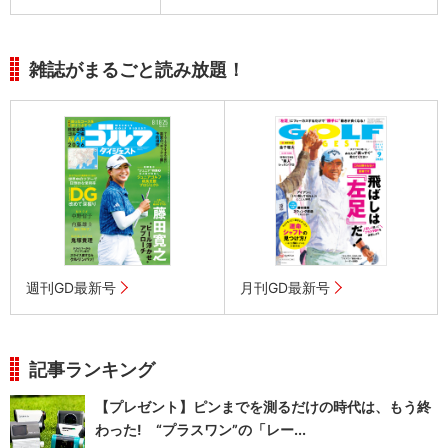
雑誌がまるごと読み放題！
週刊GD最新号
月刊GD最新号
記事ランキング
【プレゼント】ピンまでを測るだけの時代は、もう終
わった! “プラスワン”の「レー...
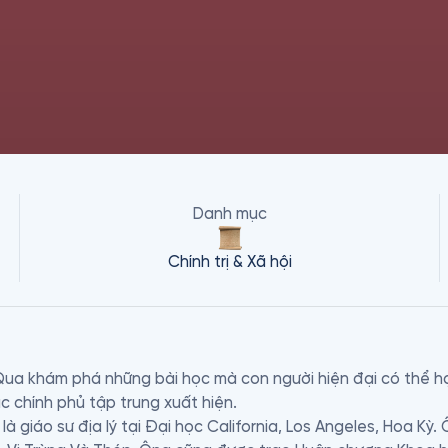
Danh mục
Chính trị & Xã hội
a khám phá những bài học mà con người hiện đại có thể học 
c chính phủ tập trung xuất hiện. 

 giáo sư địa lý tại Đại học California, Los Angeles, Hoa Kỳ. Ô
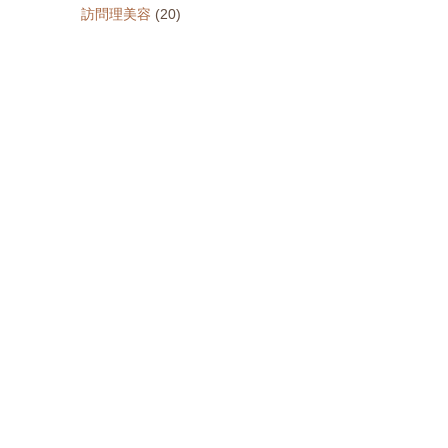
訪問理美容
(20)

DIRECTIONS: Lay out every line of text from the items above as a numbered list, skipping blank lines. Leave the pictures out of your answer.

SOLUTION FOR THIS TASK:
1. 雑誌がまるごと読み放題！
2. 週刊GD最新号
3. 月刊GD最新号
4. 記事ランキング
5. 【プレゼント】ピンまでを測るだけの時代は、もう終
6. わった! “プラスワン”の「レー...
7. Danh mục
8. Chính trị & Xã hội
9. a khám phá những bài học mà con người hiện đại có thể học 
10. c chính phủ tập trung xuất hiện. 
11.  giáo sư địa lý tại Đại học California, Los Angeles, Hoa Kỳ. Ô
12. 訪問理美容
13. (20)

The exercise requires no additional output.